§ Exercise input:
◇ ◇ ◇

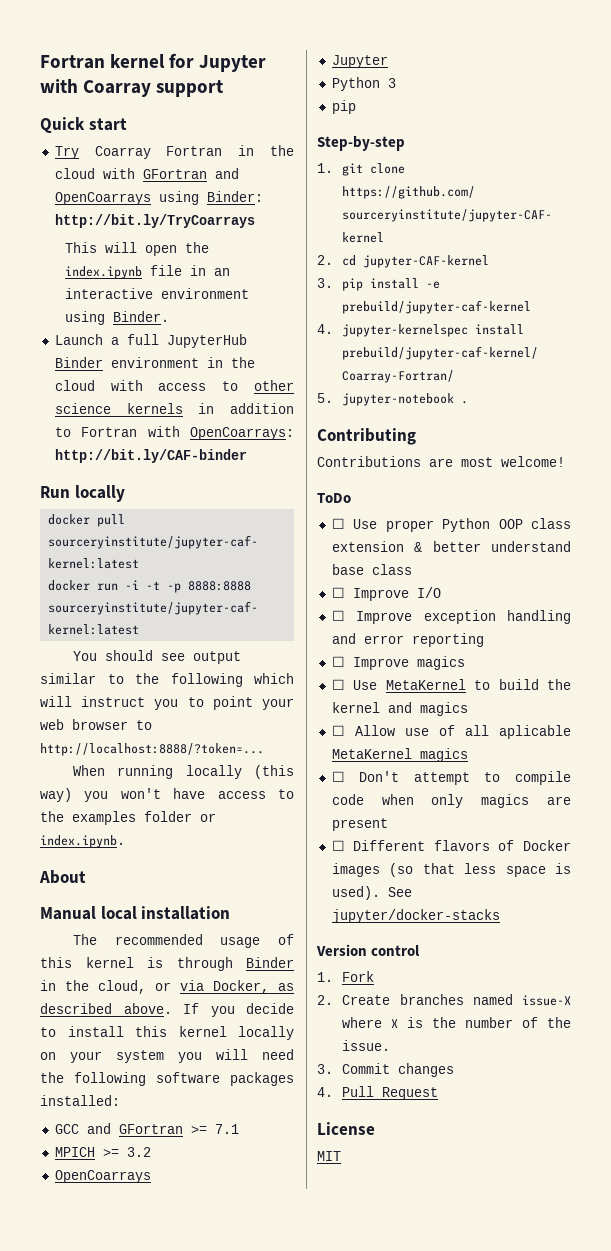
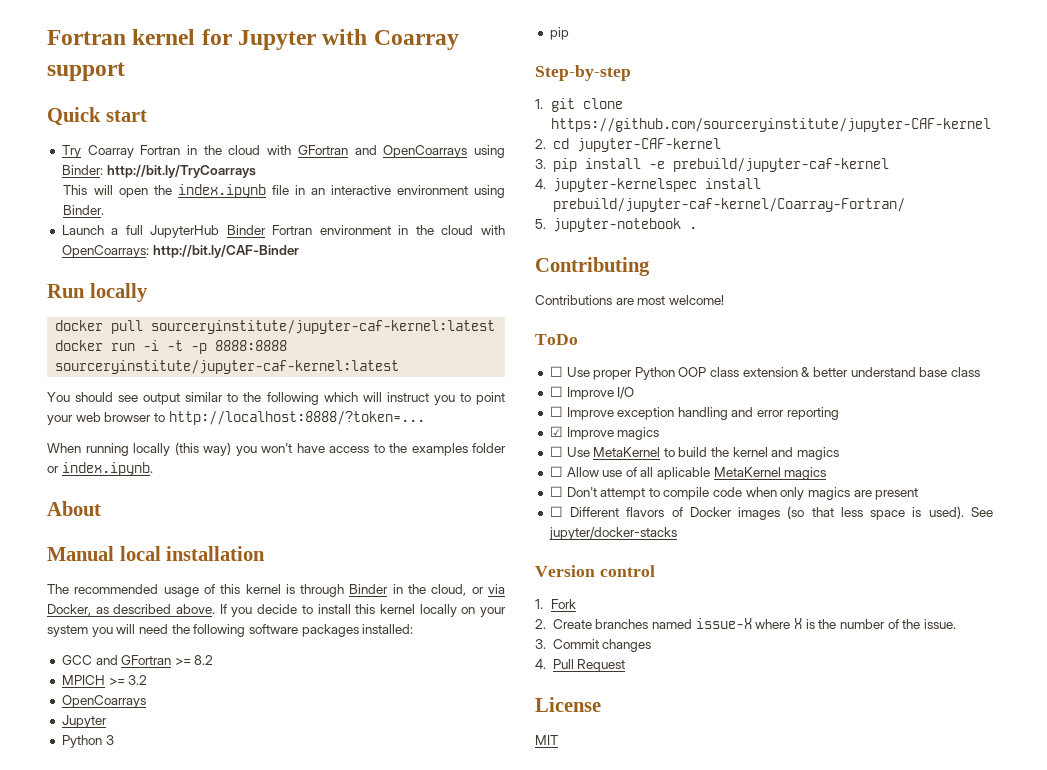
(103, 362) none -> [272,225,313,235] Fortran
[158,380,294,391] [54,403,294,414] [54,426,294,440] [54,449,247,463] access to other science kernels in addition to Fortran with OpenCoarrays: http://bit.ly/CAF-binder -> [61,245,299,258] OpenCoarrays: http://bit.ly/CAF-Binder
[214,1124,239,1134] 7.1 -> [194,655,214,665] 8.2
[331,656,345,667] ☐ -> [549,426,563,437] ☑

◇ ◇ ◇

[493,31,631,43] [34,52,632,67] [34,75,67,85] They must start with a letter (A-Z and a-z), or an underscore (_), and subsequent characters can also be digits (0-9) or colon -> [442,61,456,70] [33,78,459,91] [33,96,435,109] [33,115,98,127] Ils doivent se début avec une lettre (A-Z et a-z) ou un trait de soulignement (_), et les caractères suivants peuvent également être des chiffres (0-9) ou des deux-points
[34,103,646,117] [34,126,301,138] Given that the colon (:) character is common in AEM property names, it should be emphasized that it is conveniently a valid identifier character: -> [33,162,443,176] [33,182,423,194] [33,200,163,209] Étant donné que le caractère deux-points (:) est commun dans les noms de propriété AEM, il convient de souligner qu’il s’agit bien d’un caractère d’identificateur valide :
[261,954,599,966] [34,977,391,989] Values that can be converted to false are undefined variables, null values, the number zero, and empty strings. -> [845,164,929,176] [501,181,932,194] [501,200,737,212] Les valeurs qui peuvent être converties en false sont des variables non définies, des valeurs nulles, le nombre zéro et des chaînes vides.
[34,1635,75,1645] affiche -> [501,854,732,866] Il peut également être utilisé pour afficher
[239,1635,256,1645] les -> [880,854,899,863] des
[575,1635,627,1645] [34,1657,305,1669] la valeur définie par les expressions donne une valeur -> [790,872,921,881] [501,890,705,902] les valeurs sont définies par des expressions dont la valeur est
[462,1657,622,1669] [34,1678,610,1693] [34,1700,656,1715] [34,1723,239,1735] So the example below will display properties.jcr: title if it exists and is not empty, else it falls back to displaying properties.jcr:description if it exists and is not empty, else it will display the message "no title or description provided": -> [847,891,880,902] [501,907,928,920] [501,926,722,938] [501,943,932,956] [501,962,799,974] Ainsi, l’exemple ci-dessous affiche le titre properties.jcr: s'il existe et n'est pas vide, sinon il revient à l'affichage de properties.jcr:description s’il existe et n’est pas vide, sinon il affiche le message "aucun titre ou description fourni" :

◇ ◇ ◇

§ To-do item:
Copy out only the lines above from the one with "(103, 362) none -> [272,225,313,235] Fortran" to the one with "[331,656,345,667] ☐ -> [549,426,563,437] ☑", inclusive, exactly as they stand.

§ Task result:
(103, 362) none -> [272,225,313,235] Fortran
[158,380,294,391] [54,403,294,414] [54,426,294,440] [54,449,247,463] access to other science kernels in addition to Fortran with OpenCoarrays: http://bit.ly/CAF-binder -> [61,245,299,258] OpenCoarrays: http://bit.ly/CAF-Binder
[214,1124,239,1134] 7.1 -> [194,655,214,665] 8.2
[331,656,345,667] ☐ -> [549,426,563,437] ☑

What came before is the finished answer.